Study design
This retrospective study has been approved by the Research Ethics Committee of Changhai Hospital, Navy Medical University. The inform consent was exempted in this retrospective study. Demographic baseline and surgical variables of the patients who received DG at Changhai Hospital, Navy Medical University of China during January 2016 and December 2018 were retrospectively collected in this study. All surgeries were performed by four professors with equivalent experiences in the surgical treatment of gastric cancer. The exclusion criteria were: ASA-IV status, Synchronous malignant diseases, combined surgery and missing data for estimation of propensity score (Figure 1).

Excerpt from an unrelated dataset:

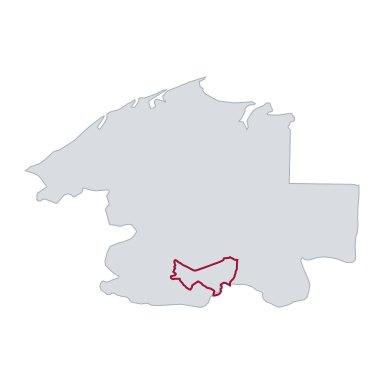 Sèbè-Brikolo, Haut-Ogooué, Gabon shown in context, rotated 91°
{"feature_id": "22940354B60180935649619", "entity_name": "Sèbè-Brikolo", "entity_type": "district", "adm_level": 2, "iso_a3": "GAB", "parent_name": "Gabon", "parent_adm1": "Haut-Ogooué", "projection": "equal_earth", "projection_center": [13.691, -0.557], "detail": "fine", "context": "in_parent", "style": "outline", "palette": "rose", "viewbox_px": 384, "rotation_deg": 91, "n_neighbors": 0, "source": "geoboundaries", "source_scale": "gbopen_adm2", "svg_char_len": 6298}
<svg xmlns="http://www.w3.org/2000/svg" viewBox="0 0 384 384"><g transform="rotate(91 192 192)"><path d="M259.9,32.6L259.7,36.3L256.5,45.5L255.0,52.6L254.6,60.2L255.5,66.2L257.0,70.5L258.0,75.3L257.3,78.6L255.7,80.0L256.8,81.6L259.1,82.0L263.0,80.6L269.0,78.1L276.9,74.4L282.1,72.5L290.7,73.7L295.2,75.1L297.6,77.6L300.1,88.5L301.4,90.1L303.4,94.7L305.2,100.3L305.5,103.1L305.3,105.1L303.6,108.1L301.6,112.5L300.9,115.1L299.3,117.1L297.2,119.1L291.5,119.9L290.6,121.0L289.0,125.7L286.0,129.7L284.6,133.4L283.4,138.4L283.7,144.6L283.1,153.6L282.4,159.6L284.0,161.7L290.8,163.2L292.1,164.4L293.9,168.1L296.3,171.6L302.5,173.8L305.0,176.5L306.9,179.5L307.2,181.9L305.8,191.6L304.4,200.9L304.9,208.0L305.4,214.7L306.2,224.6L305.8,230.6L304.1,234.3L304.1,237.1L304.9,240.6L303.3,250.2L302.3,251.8L299.5,253.6L298.0,256.2L297.6,260.2L296.1,265.8L294.5,267.8L294.5,270.4L296.0,272.2L296.0,275.1L293.2,278.6L291.5,281.2L287.8,282.5L283.5,281.1L282.5,279.2L283.5,276.2L283.2,273.8L281.7,271.3L279.4,264.9L277.4,263.5L276.3,266.2L272.8,271.1L266.7,277.3L262.4,277.8L254.5,275.9L247.8,272.9L244.7,265.6L242.8,259.5L239.9,252.4L236.7,249.1L233.3,247.0L231.8,246.8L227.0,250.7L225.5,252.3L225.5,255.6L226.0,258.7L226.7,260.2L227.4,262.1L227.3,265.2L226.4,269.3L226.1,273.8L210.9,278.3L208.2,276.7L206.3,274.6L204.0,275.0L197.4,277.3L195.0,275.7L192.6,274.5L191.5,275.5L191.4,277.4L192.5,288.1L192.1,292.1L190.7,297.4L189.9,301.0L193.9,302.0L195.4,303.7L196.8,306.4L198.8,308.9L198.9,310.4L196.7,313.2L195.9,316.6L197.0,319.3L199.7,322.1L203.7,325.0L205.7,326.9L205.5,328.6L203.7,332.4L202.9,335.5L201.7,338.3L201.9,340.9L203.7,343.4L203.6,345.5L202.3,347.2L199.8,346.8L197.7,347.1L195.8,346.4L189.9,338.0L188.6,337.7L180.0,344.2L177.8,346.9L176.1,350.7L173.7,359.0L169.8,354.2L166.4,345.3L162.5,339.9L154.2,331.2L152.0,324.7L142.5,310.5L128.9,296.3L119.0,284.0L117.5,281.2L119.2,281.6L128.7,287.7L130.0,287.0L131.1,285.6L127.0,282.4L123.0,279.9L119.4,278.3L115.7,278.4L113.6,275.8L112.3,271.8L111.6,268.5L110.0,264.9L104.7,257.6L103.5,254.8L100.6,250.9L102.4,250.4L107.9,254.1L108.4,252.6L108.0,250.4L102.3,246.9L99.3,246.7L98.6,244.3L99.0,241.4L95.0,230.7L90.8,222.8L90.1,219.0L101.4,236.3L102.9,236.6L104.9,236.5L109.5,234.5L108.7,232.2L106.6,229.7L104.5,230.9L101.9,231.1L100.5,230.1L99.9,228.3L102.5,219.9L101.3,220.3L100.5,221.8L99.0,222.5L96.8,222.9L91.3,218.4L86.4,206.2L85.1,203.7L83.7,199.5L82.5,197.8L76.8,180.4L79.0,181.7L81.5,186.7L86.5,185.7L88.5,182.8L90.2,182.9L91.9,182.2L94.1,179.5L100.5,167.5L102.2,151.8L101.6,142.5L100.7,133.2L102.8,130.2L103.6,132.2L104.0,135.5L105.0,137.9L107.3,140.1L111.6,140.7L118.1,144.1L120.4,146.3L121.1,141.9L128.6,138.2L126.3,136.9L119.6,138.3L110.4,132.8L107.4,129.2L104.6,122.5L101.6,119.0L101.8,115.9L108.4,113.0L110.1,113.3L110.9,116.8L112.6,118.2L113.3,117.7L113.6,114.7L113.6,106.8L111.6,95.4L112.2,93.2L114.0,92.5L115.6,90.9L116.8,90.7L119.0,90.9L120.1,93.6L120.7,95.0L123.0,95.7L124.8,97.1L126.4,96.7L127.7,95.1L129.7,94.7L135.7,94.8L141.1,94.8L151.9,94.8L162.8,94.9L173.6,94.9L181.8,95.0L181.8,88.5L181.7,78.4L181.7,66.6L181.6,55.2L181.6,44.7L181.5,32.3L182.0,28.7L182.5,27.2L182.3,25.2L190.7,25.0L205.9,25.9L212.5,25.8L214.4,26.0L222.7,25.4L229.4,26.1L232.3,27.0L234.8,27.5L242.9,28.0L253.4,27.3L256.9,27.5L258.9,29.2L259.9,32.6Z" fill="#d9dde1" stroke="#a8b0b8" stroke-width="1"/><path d="M259.1,145.5L259.1,146.7L259.1,147.6L259.0,148.1L258.6,148.8L258.2,149.6L257.8,150.2L257.5,150.8L257.4,151.4L257.0,152.1L256.6,152.6L256.4,153.0L256.5,153.2L256.9,153.4L257.1,153.6L257.3,154.1L257.4,155.2L257.5,156.2L257.6,157.8L257.8,158.9L258.1,159.1L258.5,159.2L258.9,159.2L259.3,159.4L259.6,159.7L260.0,160.2L260.2,160.7L261.0,162.2L262.3,165.3L264.0,169.8L265.8,174.3L267.8,179.6L269.9,185.3L270.4,186.8L270.5,187.8L270.5,188.6L270.1,189.4L269.4,190.9L268.0,193.6L266.9,195.6L266.6,196.5L266.1,197.5L265.6,198.6L265.3,199.5L264.9,200.2L264.5,200.7L263.4,202.3L262.9,203.0L262.7,203.7L262.4,204.3L261.9,205.0L261.5,205.3L261.0,206.0L260.7,206.6L260.4,207.3L260.5,207.8L260.8,208.0L261.1,208.2L261.4,208.4L261.6,208.5L262.0,208.4L262.3,208.3L262.8,208.3L263.1,208.3L263.5,208.1L264.0,207.9L264.6,207.7L265.2,207.4L265.7,207.4L266.1,207.7L266.4,208.0L266.9,208.4L267.2,208.4L267.6,208.3L267.8,208.1L268.0,207.9L268.4,207.5L268.8,207.5L269.1,207.7L269.4,208.1L269.7,208.3L270.1,208.5L270.5,208.7L271.3,208.8L271.8,209.1L272.1,209.3L272.3,209.1L272.6,208.8L273.1,208.4L273.3,207.8L273.6,207.1L273.9,206.9L274.3,206.8L274.8,206.9L275.3,207.2L275.6,207.6L275.8,208.1L276.0,208.9L276.2,209.8L276.4,210.4L276.5,210.9L276.6,211.5L277.0,211.6L277.9,211.6L278.4,211.5L278.8,210.9L279.2,210.4L279.4,210.0L279.4,209.4L279.4,208.9L279.2,208.3L279.1,207.7L279.1,206.6L279.0,205.5L279.0,204.4L279.0,202.8L279.5,202.6L280.4,202.5L281.0,202.2L281.8,201.4L282.5,200.7L283.4,199.8L284.0,199.5L285.0,198.9L285.5,198.2L286.4,197.0L287.2,196.4L287.6,196.1L287.9,195.7L288.2,194.9L289.1,193.5L289.4,193.2L289.6,192.5L289.6,191.9L289.2,191.6L288.7,191.2L288.0,190.8L287.5,190.5L286.9,190.4L285.9,190.3L285.2,190.0L281.7,185.0L281.4,184.5L281.3,184.1L281.7,183.4L283.2,180.9L283.8,180.4L284.2,180.2L284.8,179.7L286.2,176.9L286.6,176.3L287.1,175.9L287.5,175.3L287.8,173.8L288.0,172.8L288.2,171.7L288.7,170.9L289.4,169.6L290.0,168.6L290.4,168.1L290.9,167.9L291.8,168.0L292.3,168.3L293.0,168.5L293.6,168.7L295.2,168.7L295.2,168.2L295.1,167.7L294.9,166.7L294.8,166.2L294.6,165.5L294.3,164.6L293.9,163.7L293.6,163.2L292.9,162.6L292.2,161.9L291.5,161.6L290.9,161.4L290.4,161.3L289.9,161.3L289.5,161.5L289.1,161.6L288.6,161.6L288.4,161.5L288.1,161.3L287.9,161.0L287.5,160.8L287.1,160.7L286.5,160.6L285.9,160.6L285.5,160.8L285.4,161.1L285.1,161.4L284.8,161.7L284.4,161.7L284.1,161.5L283.8,161.2L283.5,160.9L283.1,160.2L282.8,159.6L282.5,159.1L282.3,158.8L282.3,158.3L282.3,157.6L282.3,157.0L282.5,156.6L282.8,156.0L283.1,155.5L283.5,154.7L283.8,154.2L284.1,153.5L284.5,152.8L284.7,152.4L283.1,152.4L281.7,152.4L281.4,152.1L280.8,151.8L280.5,151.5L280.0,151.1L279.4,150.6L278.9,150.1L278.0,149.2L277.3,148.7L276.6,148.4L276.3,148.2L275.9,148.0L275.3,147.9L274.9,147.9L274.3,147.8L273.7,147.5L273.2,147.3L272.7,147.1L271.4,147.0L270.6,146.9L270.0,146.6L269.1,146.2L268.7,146.0L268.2,145.8L264.9,145.8L262.3,145.7L259.6,145.6L259.1,145.5Z" fill="none" stroke="#9f1239" stroke-width="2"/></g></svg>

Through a consensus meeting involving surgeons and biostatisticians, 15 preoperative variables possibly influencing the choice of surgical approach and associated with outcome were identified to enable strict PSM. Each patient’ s propensity score was calculated using a logistic regression model based on age, sex, area,education, body mass index (BMI), operation year, ASA score, operation history, comorbidity, preoperative chemotherapy, preoperatively measured tumor size, clinical T-stage, clinical N-stage, laparoscopic-assisted or open gastrectomy. Patients in iso-URYA and anti-URYA groups were matched 1:1 using the nearest propensity score.

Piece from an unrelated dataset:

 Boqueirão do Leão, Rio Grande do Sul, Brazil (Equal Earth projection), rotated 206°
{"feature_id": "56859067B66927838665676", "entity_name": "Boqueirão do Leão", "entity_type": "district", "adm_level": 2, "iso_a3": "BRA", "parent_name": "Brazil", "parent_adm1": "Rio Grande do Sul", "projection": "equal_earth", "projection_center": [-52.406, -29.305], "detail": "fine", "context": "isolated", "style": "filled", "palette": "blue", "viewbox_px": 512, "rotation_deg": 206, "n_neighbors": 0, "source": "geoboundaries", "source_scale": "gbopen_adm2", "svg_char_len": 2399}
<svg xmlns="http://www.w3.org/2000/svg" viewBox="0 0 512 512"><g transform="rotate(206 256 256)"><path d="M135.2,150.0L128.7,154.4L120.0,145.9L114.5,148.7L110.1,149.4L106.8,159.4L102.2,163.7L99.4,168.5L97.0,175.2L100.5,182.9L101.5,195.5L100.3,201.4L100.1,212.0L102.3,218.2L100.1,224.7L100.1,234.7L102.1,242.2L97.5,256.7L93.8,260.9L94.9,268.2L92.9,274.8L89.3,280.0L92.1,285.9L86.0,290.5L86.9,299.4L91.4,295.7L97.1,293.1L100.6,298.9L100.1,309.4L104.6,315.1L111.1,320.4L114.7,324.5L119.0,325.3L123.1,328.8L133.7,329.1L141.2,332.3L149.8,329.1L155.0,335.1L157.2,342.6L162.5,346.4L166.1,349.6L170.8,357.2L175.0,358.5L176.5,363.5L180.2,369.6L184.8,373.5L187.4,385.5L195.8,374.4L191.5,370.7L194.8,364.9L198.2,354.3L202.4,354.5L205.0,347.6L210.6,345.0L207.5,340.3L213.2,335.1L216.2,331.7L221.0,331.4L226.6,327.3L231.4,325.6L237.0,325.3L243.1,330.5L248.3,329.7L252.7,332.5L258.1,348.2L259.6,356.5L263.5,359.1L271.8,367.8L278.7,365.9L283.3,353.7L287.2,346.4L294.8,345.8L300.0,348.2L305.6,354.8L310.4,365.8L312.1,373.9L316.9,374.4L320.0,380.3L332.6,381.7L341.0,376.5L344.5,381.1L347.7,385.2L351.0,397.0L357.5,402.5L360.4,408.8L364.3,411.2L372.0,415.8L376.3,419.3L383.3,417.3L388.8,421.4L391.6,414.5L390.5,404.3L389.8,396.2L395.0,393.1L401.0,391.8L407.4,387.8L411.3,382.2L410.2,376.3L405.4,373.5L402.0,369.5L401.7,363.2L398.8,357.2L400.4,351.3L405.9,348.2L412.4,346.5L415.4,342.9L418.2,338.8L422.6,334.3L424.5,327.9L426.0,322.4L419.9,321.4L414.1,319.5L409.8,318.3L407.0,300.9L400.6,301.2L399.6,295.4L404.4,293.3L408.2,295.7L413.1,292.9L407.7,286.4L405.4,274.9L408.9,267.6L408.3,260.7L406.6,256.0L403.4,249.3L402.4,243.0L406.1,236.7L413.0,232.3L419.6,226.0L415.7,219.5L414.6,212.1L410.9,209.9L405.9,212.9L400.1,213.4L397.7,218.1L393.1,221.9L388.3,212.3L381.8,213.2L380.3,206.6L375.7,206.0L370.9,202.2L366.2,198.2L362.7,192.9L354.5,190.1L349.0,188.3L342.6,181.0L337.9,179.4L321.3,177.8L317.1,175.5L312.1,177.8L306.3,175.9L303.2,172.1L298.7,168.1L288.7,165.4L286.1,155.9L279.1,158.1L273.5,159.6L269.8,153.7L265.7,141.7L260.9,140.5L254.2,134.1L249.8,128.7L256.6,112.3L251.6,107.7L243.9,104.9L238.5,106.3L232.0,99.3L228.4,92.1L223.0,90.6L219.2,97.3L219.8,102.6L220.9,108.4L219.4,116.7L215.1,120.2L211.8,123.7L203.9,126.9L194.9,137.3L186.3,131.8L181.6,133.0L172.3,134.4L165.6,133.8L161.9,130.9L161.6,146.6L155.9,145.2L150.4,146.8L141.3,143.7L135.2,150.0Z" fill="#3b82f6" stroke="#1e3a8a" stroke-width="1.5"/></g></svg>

The outcomes included complications, changes in nutritional status, endoscopic findings and gastrointestinal quality of life index (GQLI)[9]. The complication was evaluated by Clavien-Dindo classification [10]. The change in nutritional status was evaluated by the relative values of body weight, hemoglobin, and albumin to the preoperative levels one year after surgery. The endoscopic findings one year after surgery were evaluated by the endoscopic ‘residue, gastritis, bile’ (RGB) classification proposed by Kubo [11], higher scores meant worse signs in the remnant stomach.

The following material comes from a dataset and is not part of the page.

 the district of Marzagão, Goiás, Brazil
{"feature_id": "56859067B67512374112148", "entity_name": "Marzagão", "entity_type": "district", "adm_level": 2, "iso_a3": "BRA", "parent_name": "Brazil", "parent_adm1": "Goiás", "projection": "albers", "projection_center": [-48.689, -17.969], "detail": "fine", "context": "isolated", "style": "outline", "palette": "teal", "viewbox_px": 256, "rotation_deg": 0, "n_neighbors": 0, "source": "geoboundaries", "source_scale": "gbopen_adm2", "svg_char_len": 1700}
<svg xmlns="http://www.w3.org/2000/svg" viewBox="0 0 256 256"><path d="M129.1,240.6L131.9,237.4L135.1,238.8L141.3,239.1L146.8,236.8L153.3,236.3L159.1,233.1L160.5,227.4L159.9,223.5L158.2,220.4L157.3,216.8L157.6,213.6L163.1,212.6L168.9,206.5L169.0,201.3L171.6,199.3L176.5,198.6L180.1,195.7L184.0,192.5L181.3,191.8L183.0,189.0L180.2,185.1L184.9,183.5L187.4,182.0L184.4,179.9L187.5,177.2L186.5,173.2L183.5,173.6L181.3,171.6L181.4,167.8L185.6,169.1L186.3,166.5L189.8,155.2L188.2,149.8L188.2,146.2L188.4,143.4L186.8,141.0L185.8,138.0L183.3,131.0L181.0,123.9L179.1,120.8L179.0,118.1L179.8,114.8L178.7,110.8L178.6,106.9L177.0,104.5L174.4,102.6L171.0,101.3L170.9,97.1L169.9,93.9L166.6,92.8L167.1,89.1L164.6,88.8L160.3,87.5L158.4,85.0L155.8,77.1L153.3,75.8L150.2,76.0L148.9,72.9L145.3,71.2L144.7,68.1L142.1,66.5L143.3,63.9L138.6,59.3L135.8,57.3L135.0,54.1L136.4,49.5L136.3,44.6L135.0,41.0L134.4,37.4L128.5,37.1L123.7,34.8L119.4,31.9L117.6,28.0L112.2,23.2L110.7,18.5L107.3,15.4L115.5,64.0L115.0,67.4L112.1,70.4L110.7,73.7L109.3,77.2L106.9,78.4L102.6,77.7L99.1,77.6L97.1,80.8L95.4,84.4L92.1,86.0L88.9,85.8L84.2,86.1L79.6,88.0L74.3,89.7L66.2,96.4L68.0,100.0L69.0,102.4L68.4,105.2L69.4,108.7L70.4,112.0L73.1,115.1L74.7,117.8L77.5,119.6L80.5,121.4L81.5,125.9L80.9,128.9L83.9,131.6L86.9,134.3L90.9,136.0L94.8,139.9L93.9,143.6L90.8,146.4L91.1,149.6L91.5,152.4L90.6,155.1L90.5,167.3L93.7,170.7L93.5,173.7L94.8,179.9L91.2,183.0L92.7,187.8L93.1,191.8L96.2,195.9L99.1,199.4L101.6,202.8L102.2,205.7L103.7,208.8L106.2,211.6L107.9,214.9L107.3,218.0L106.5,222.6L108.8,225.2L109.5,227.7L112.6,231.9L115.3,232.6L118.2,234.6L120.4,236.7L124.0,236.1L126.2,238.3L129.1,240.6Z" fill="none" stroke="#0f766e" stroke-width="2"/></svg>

Digestive reconstruction procedure
After DG with D2 lymphadenectomy, which was following the Japanese gastric cancer treatment guidelines 2014 (ver. 4) [12], the duodenum was transected about 2 cm distal from the pylorus and the stomach was transected about 4–5 cm proximal to the tumor. A small entry was made at the jejunum on the antimesenteric border 20cm distal to Treitz ligament. Another entry was made at the greater curvature side of posterior wall of gastric stump and 2cm proximal to the stapling line of remnant stomach. The afferent Loop to lesser curvature for anti-URYA or the afferent loop to greater curvature for iso-URYA side-to-side gastrojejunostomy was performed using a 60-mm linear stapler with a blue cartridge. The “Braun enteroenterostomy” was performed by joining the afferent to efferent limb about 10 and 35cm away from gastrointestinal anastomosis, respectively. The afferent intestine was blocked by ligation or stapler at about 3cm away from gastrointestinal anastomosis and several interrupted seromuscular sutures was performed over the blocked site for permanent serosa-to-serosa adhesion (Figure 2). All patients received antecolic gastrojejunostomy and remnant stomach was not fixed to transverse colon mesentery.
Statistical Method
The continuous data were expressed as mean and standard error and the categorical data were expressed as numbers and proportions. Student t-test or Mann-Whitney U test was used to analyze the continuous data and the Pearson χ2 test or the Fisher’s exact test was used to analyze the differences in the categorical data. All the statistical analysis was two tailed test and P values <0.05 was considered to be statistically significant. All statistical analyses were performed using SPSS ver. 22 for Windows (SPSS Inc., Chicago, IL, USA).